If the proposal of a Netherlands-based NGO is accepted, consumers of Indian brew across the world will be able to identify its origin from a code stamped on the cover of the packages containing the tea.
The aim, officials of Solidaridad, the NGO, said, is to help tea producers and consumers by inducting them into a mechanism known as UTZ certification, conferred by the UTZ Foundation, another Netherlands based-organisation. The Foundation is famous for running one of the largest coffee certification programmes of the world, which has been recently extended to tea.
“Under the mechanism, a tea garden or seller, exporting from India, would be granted an unique code number which would be printed on the packets, bags or cartons sent outside the country by the company,” Satadru Chatterjee, director of Southeast Asia for Solidaridad, said today. “Any consumer can access the Foundation’s website to crack the code that will give the history of the tea.”
Solidaridad will hold a two-day workshop in Darjeeling from tomorrow to discuss threadbare the proposal among the stakeholders of the industry.
The garden or tea exporter enrolling itself with the Foundation will be considered an UTZ certified tea producer or seller. “The Foundation running the certification programme has independent experts too, who would monitor producers and upload relevant details of the company,” Chatterjee said.
The information to be available to customers would include the nature of fertilisers used, quality of training imparted to workers, emergency services available to them and whether they are covered by the ILO conventions, to name only a few. “There are also some environment criteria — for example minimal use of water and energy — that producers have to meet to obtain and continue with the UTZ certification,” the official said.
“Getting enrolled with the UTZ would open up a global market for producers.

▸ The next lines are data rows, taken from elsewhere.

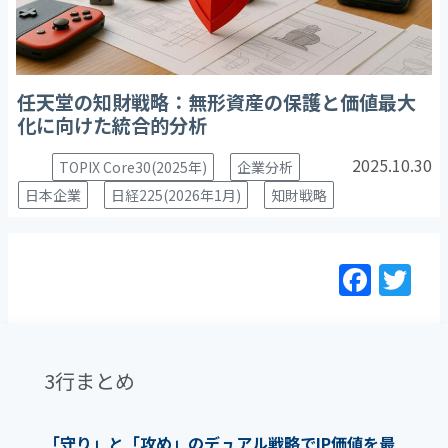
任天堂の知財戦略：無形資産の保護と価値最大
化に向けた統合的分析
2025.10.30
TOPIX Core30(2025年)
企業分析
日本企業
日経225(2026年1月)
知財戦略
F
T
a
w
c
itt
e
er
3行まとめ
b
o
「守り」と「攻め」のデュアル戦略でIP価値を最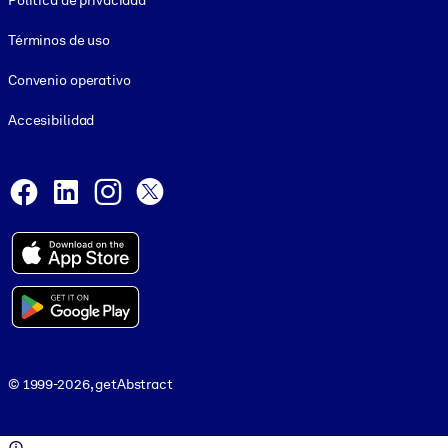
Política de privacidad
Términos de uso
Convenio operativo
Accesibilidad
Social and Apps
Facebook
LinkedIn
Instagram
X
© 1999-2026, getAbstract
© 1999-2026, getAbstract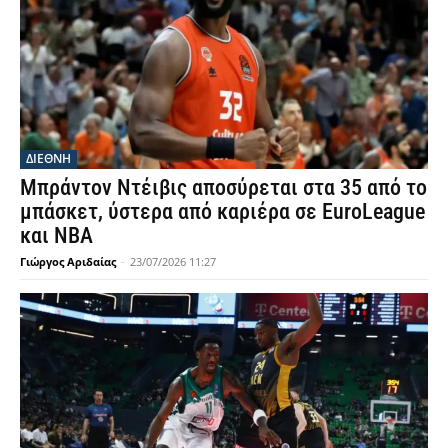
ΔΙΕΘΝΗ
Μπράντον Ντέιβις αποσύρεται στα 35 από το
μπάσκετ, ύστερα από καριέρα σε EuroLeague
και NBA
Γιώργος Αριδαίας
-
23/07/2026 11:27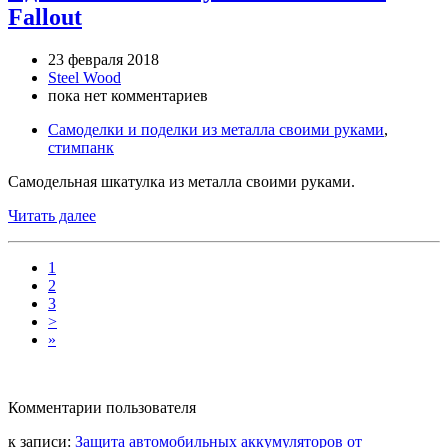
Fallout
23 февраля 2018
Steel Wood
пока нет комментариев
Самоделки и поделки из металла своими руками
,
стимпанк
Самодельная шкатулка из металла своими руками.
Читать далее
1
2
3
>
»
Комментарии пользователя
к записи:
Защита автомобильных аккумуляторов от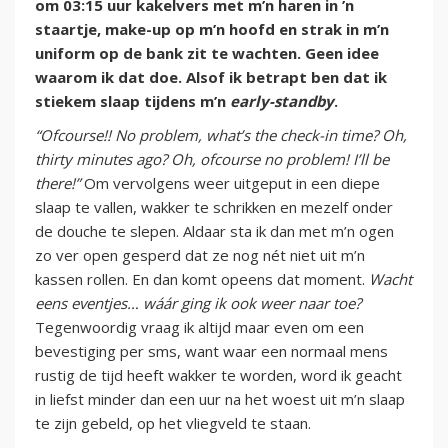
om 03:15 uur kakelvers met m’n haren in ’n
staartje, make-up op m’n hoofd en strak in m’n
uniform op de bank zit te wachten. Geen idee
waarom ik dat doe. Alsof ik betrapt ben dat ik
stiekem slaap tijdens m’n
early-standby
.
“Ofcourse!! No problem, what’s the check-in time? Oh,
thirty minutes ago? Oh, ofcourse no problem! I’ll be
there!”
Om vervolgens weer uitgeput in een diepe
slaap te vallen, wakker te schrikken en mezelf onder
de douche te slepen. Aldaar sta ik dan met m’n ogen
zo ver open gesperd dat ze nog nét niet uit m’n
kassen rollen. En dan komt opeens dat moment.
Wacht
eens eventjes… wáár ging ik ook weer naar toe?
Tegenwoordig vraag ik altijd maar even om een
bevestiging per sms, want waar een normaal mens
rustig de tijd heeft wakker te worden, word ik geacht
in liefst minder dan een uur na het woest uit m’n slaap
te zijn gebeld, op het vliegveld te staan.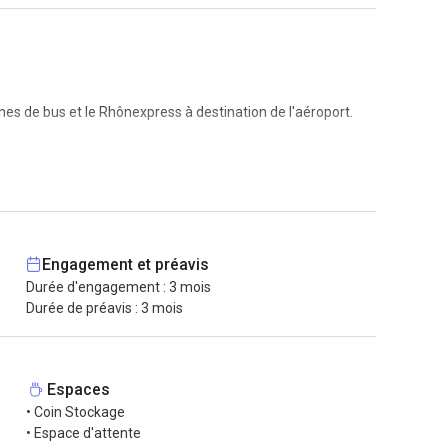
nes de bus et le Rhônexpress à destination de l'aéroport.
galement :
Engagement et préavis
Durée d'engagement : 3 mois
Durée de préavis : 3 mois
Espaces
• Coin Stockage
• Espace d'attente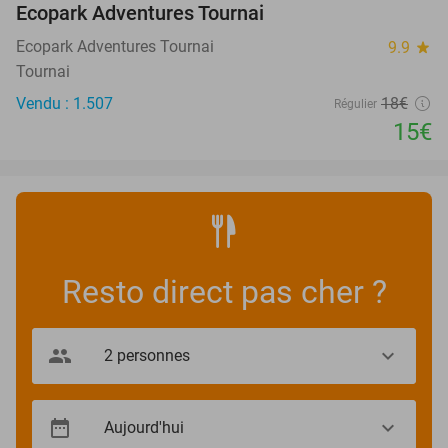
Ecopark Adventures Tournai
Ecopark Adventures Tournai
9.9
star
Tournai
Vendu : 1.507
18€
Régulier
15€
Resto direct pas cher ?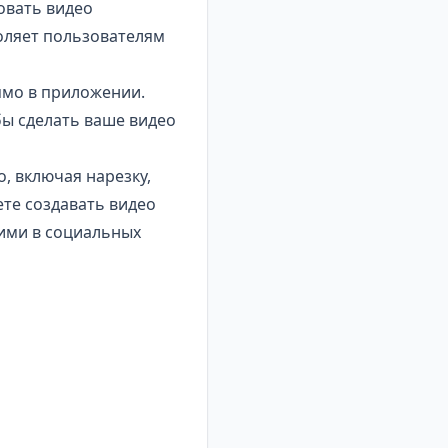
овать видео
оляет пользователям
ямо в приложении.
бы сделать ваше видео
, включая нарезку,
те создавать видео
 ими в социальных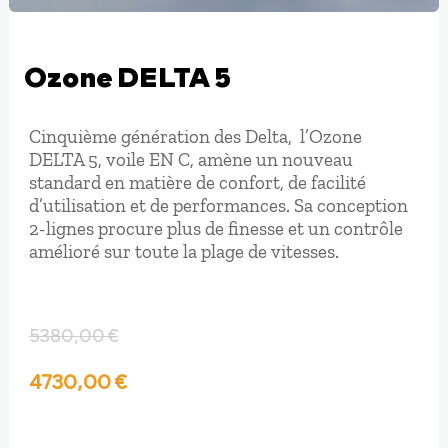
Ozone DELTA 5
Cinquième génération des Delta, l’Ozone
DELTA 5, voile EN C, amène un nouveau
standard en matière de confort, de facilité
d’utilisation et de performances. Sa conception
2-lignes procure plus de finesse et un contrôle
amélioré sur toute la plage de vitesses.
5380,00
€
Le
Le
4730,00
€
prix
prix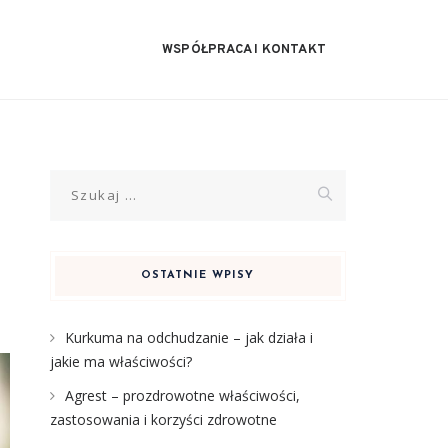
WSPÓŁPRACA I KONTAKT
Szukaj:
OSTATNIE WPISY
Kurkuma na odchudzanie – jak działa i
jakie ma właściwości?
Agrest – prozdrowotne właściwości,
zastosowania i korzyści zdrowotne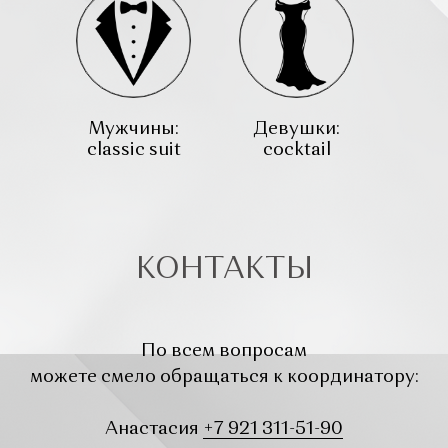
Мужчины:
Девушки:
classic suit
cocktail
КОНТАКТЫ
По всем вопросам
можете смело обращаться к координатору:
Анастасия
+7 921 311-51-90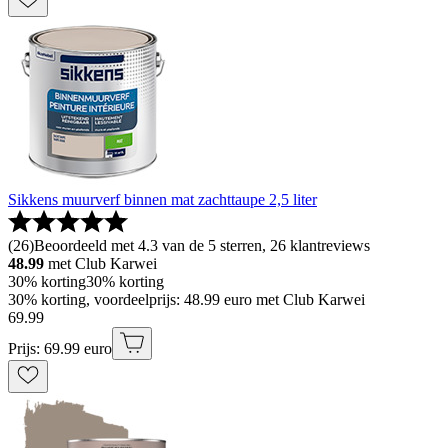
Sikkens muurverf binnen mat zachttaupe 2,5 liter
(
26
)
Beoordeeld met 4.3 van de 5 sterren, 26 klantreviews
48.99
met Club Karwei
30% korting
30% korting
30% korting, voordeelprijs: 48.99 euro met Club Karwei
69
.
99
Prijs: 69.99 euro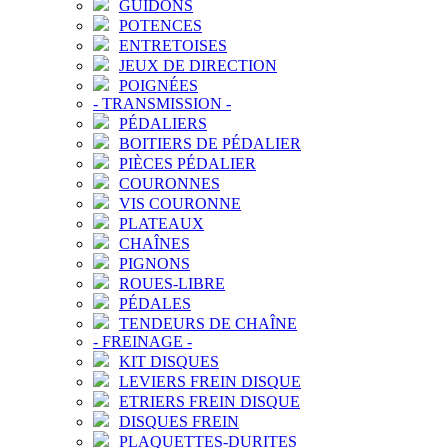
GUIDONS
POTENCES
ENTRETOISES
JEUX DE DIRECTION
POIGNÉES
-
TRANSMISSION
-
PÉDALIERS
BOITIERS DE PÉDALIER
PIÈCES PÉDALIER
COURONNES
VIS COURONNE
PLATEAUX
CHAÎNES
PIGNONS
ROUES-LIBRE
PÉDALES
TENDEURS DE CHAÎNE
-
FREINAGE
-
KIT DISQUES
LEVIERS FREIN DISQUE
ETRIERS FREIN DISQUE
DISQUES FREIN
PLAQUETTES-DURITES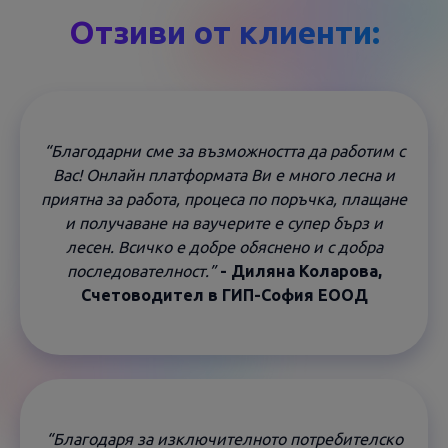
Отзиви от клиенти:
“Благодарни сме за възможността да работим с
Вас! Онлайн платформата Ви е много лесна и
приятна за работа, процеса по поръчка, плащане
и получаване на ваучерите е супер бърз и
лесен. Всичко е добре обяснено и с добра
последователност.”
- Диляна Коларова,
Счетоводител в ГИП-София ЕООД
“Благодаря за изключителното потребителско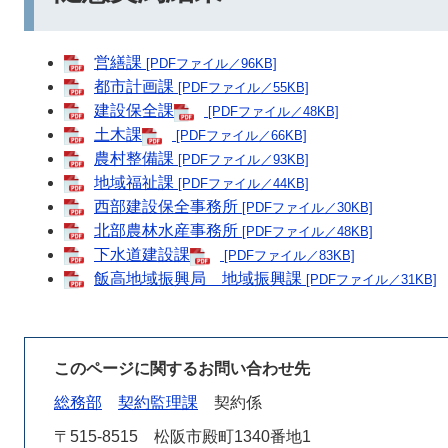
営繕課
[PDFファイル／96KB]
都市計画課
[PDFファイル／55KB]
建設保全課
[PDFファイル／48KB]
土木課
[PDFファイル／66KB]
農村整備課
[PDFファイル／93KB]
地域福祉課
[PDFファイル／44KB]
西部建設保全事務所
[PDFファイル／30KB]
北部農林水産事務所
[PDFファイル／48KB]
下水道建設課
[PDFファイル／83KB]
飯高地域振興局 地域振興課
[PDFファイル／31KB]
このページに関するお問い合わせ先
総務部
契約監理課
契約係
〒515-8515
松阪市殿町1340番地1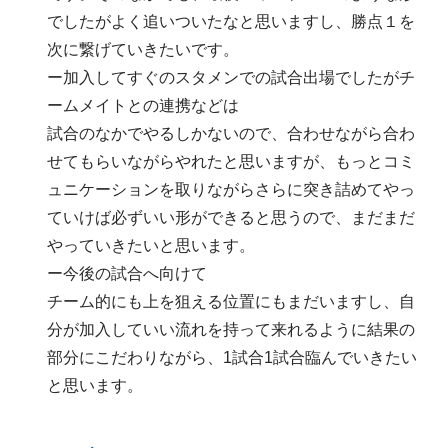
でしたがよく追いついたなと思いますし、勝点１を
次に繋げていきたいです。
ー加入してすぐのスタメンでの試合出場でしたがチ
ームメイトとの連携などは
試合のなかでやるしかないので、合わせながら合わ
せてもらいながらやれたと思いますが、もっとコミ
ュニケーションを取りながらさらに突き詰めてやっ
ていけば必ずいい形ができると思うので、まだまだ
やっていきたいと思います。
ー今後の試合へ向けて
チーム的にも上を狙える位置にもまだいますし、自
分が加入していい流れを持って来れるように結果の
部分にこだわりながら、1試合1試合臨んでいきたい
と思います。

Purchasers, aware of the benchmarks that were met, would opt for buying tea from them,” Chatterjee said.
So far, the system has been introduced in Kenya and would be shortly introduced in Sri Lanka and Indonesia. “We plan to introduce it in India soon and have called stakeholders and representatives of government departments concerned to explain to them the mechanism for their feedback,” he said. “It can be introduced by the government or the exporters can approach the Foundation privately.”
More than 40 experts from India, the Netherlands, China, Sri Lanka and Indonesia will participate in the workshop.
“It is much like the Geographic Indicator but more specific,” said Bijoygopal Chakraborty, vice-president of the Confederation of Indian Small Tea Growers’ Associations and a participant of the workshop.